Extracted page text data:
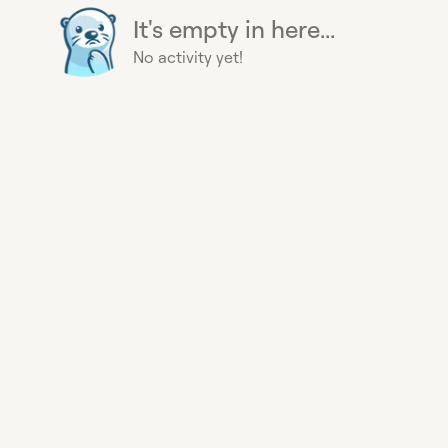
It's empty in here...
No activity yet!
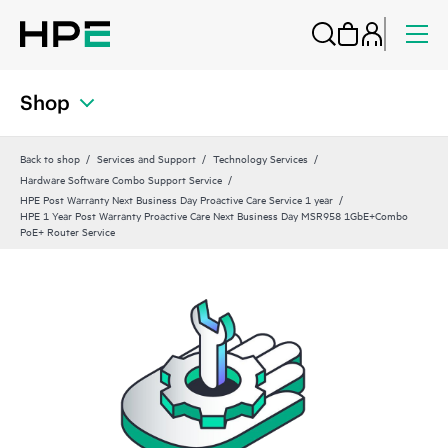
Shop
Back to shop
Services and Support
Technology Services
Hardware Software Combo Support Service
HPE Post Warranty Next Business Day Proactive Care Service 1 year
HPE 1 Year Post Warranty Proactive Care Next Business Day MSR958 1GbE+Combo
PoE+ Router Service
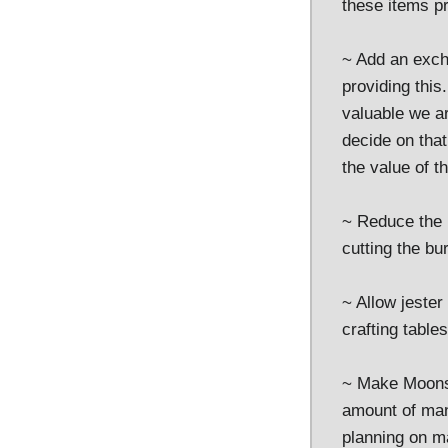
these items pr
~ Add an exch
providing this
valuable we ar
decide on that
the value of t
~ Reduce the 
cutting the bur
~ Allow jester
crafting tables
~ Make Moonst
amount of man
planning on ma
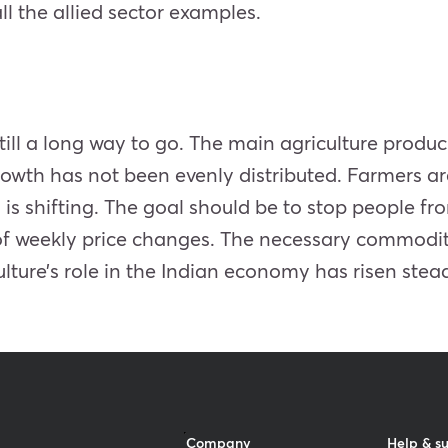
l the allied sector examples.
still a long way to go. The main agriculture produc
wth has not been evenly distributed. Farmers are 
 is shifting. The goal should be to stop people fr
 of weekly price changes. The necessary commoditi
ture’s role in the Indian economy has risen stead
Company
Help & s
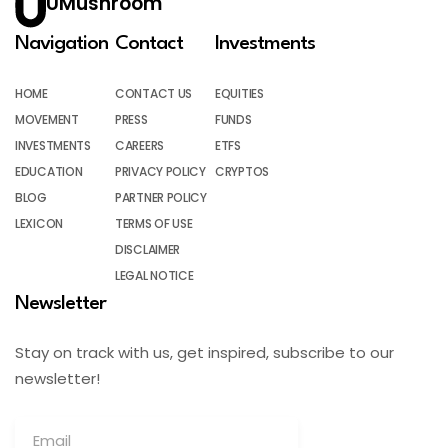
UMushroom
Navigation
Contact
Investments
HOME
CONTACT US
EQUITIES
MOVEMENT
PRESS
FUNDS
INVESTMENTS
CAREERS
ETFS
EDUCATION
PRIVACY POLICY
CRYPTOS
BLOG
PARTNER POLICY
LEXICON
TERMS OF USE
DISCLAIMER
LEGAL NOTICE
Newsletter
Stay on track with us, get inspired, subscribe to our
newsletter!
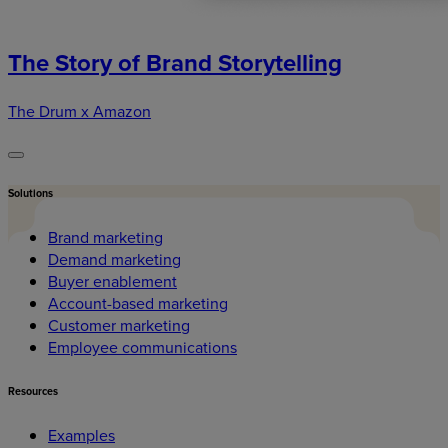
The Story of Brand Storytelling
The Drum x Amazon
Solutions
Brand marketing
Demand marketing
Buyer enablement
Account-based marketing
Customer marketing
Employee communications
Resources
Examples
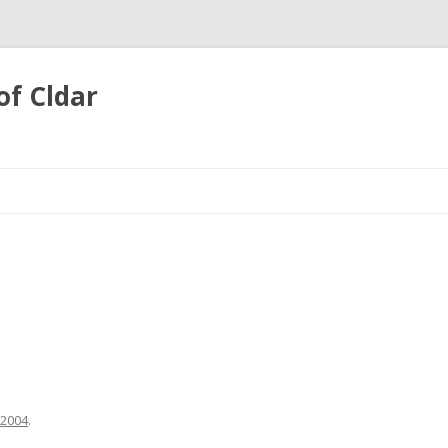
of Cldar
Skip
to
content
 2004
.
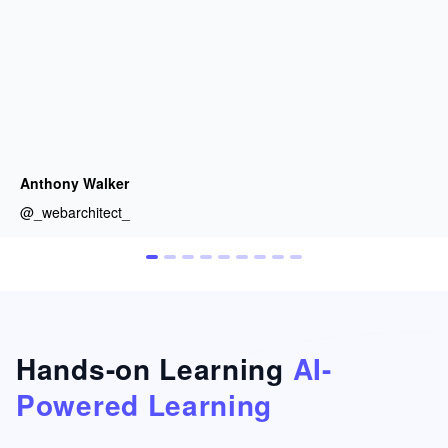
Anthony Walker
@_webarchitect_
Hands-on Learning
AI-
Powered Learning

--

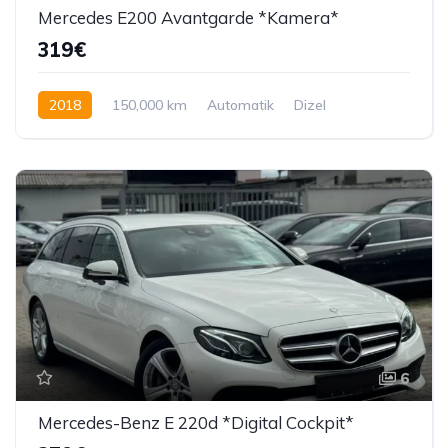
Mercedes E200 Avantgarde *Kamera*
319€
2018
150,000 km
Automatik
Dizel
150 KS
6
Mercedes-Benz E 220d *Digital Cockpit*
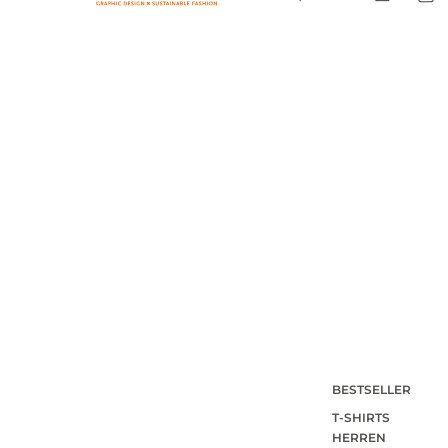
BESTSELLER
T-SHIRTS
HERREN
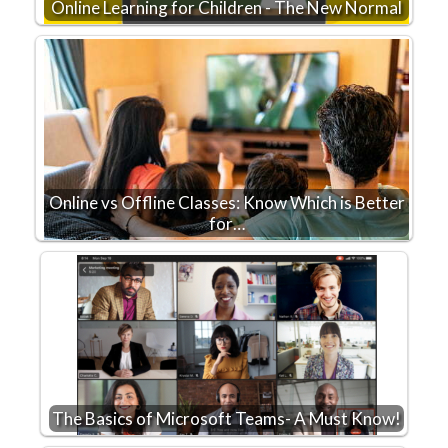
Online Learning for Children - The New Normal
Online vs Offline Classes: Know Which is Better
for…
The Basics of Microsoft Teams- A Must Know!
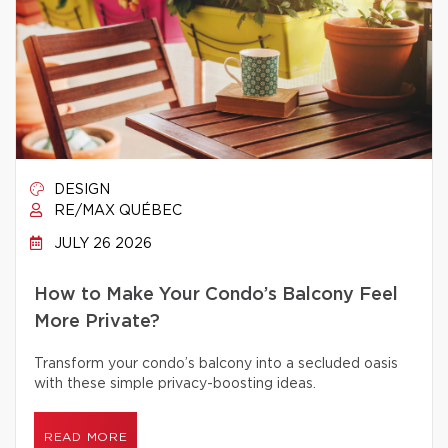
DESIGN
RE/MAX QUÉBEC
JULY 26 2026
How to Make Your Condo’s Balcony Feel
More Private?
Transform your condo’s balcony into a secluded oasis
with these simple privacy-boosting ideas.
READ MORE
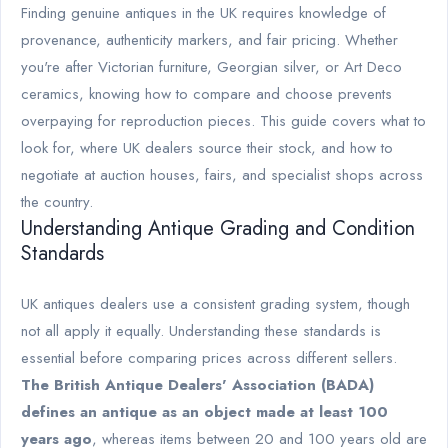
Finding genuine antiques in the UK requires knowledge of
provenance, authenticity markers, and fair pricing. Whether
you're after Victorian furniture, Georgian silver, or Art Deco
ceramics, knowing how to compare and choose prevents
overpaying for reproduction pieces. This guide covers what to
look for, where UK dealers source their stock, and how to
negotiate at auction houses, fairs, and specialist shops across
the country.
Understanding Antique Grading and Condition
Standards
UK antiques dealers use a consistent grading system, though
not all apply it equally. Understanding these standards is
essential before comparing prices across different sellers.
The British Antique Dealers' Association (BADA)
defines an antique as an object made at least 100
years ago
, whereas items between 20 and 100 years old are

▶ Directions
What are the lines above from the one with "It's empty in here..." to the one with "Powered Learning", both included? Reproduce them exactly, without pictures.

▶ Task result
It's empty in here...
No activity yet!
Shop
Back to shop
Services and Support
Technology Services
Hardware Software Combo Support Service
HPE Post Warranty Next Business Day Proactive Care Service 1 year
HPE 1 Year Post Warranty Proactive Care Next Business Day MSR958 1GbE+Combo
PoE+ Router Service
these items pr
~ Add an exch
providing this
valuable we ar
decide on that
the value of t
~ Reduce the 
cutting the bur
~ Allow jester
crafting tables
~ Make Moonst
amount of man
planning on ma
l the allied sector examples.
still a long way to go. The main agriculture produc
wth has not been evenly distributed. Farmers are 
 is shifting. The goal should be to stop people fr
 of weekly price changes. The necessary commoditi
ture’s role in the Indian economy has risen stead
Company
Help & s
UMushroom
Navigation
Contact
Investments
HOME
CONTACT US
EQUITIES
MOVEMENT
PRESS
FUNDS
INVESTMENTS
CAREERS
ETFS
EDUCATION
PRIVACY POLICY
CRYPTOS
BLOG
PARTNER POLICY
LEXICON
TERMS OF USE
DISCLAIMER
LEGAL NOTICE
Newsletter
Stay on track with us, get inspired, subscribe to our
newsletter!
The Story of Brand Storytelling
The Drum x Amazon
Solutions
Brand marketing
Demand marketing
Buyer enablement
Account-based marketing
Customer marketing
Employee communications
Resources
Examples
of Cldar
Skip
to
content
 2004
.
Anthony Walker
@_webarchitect_
Hands-on Learning
AI-
Powered Learning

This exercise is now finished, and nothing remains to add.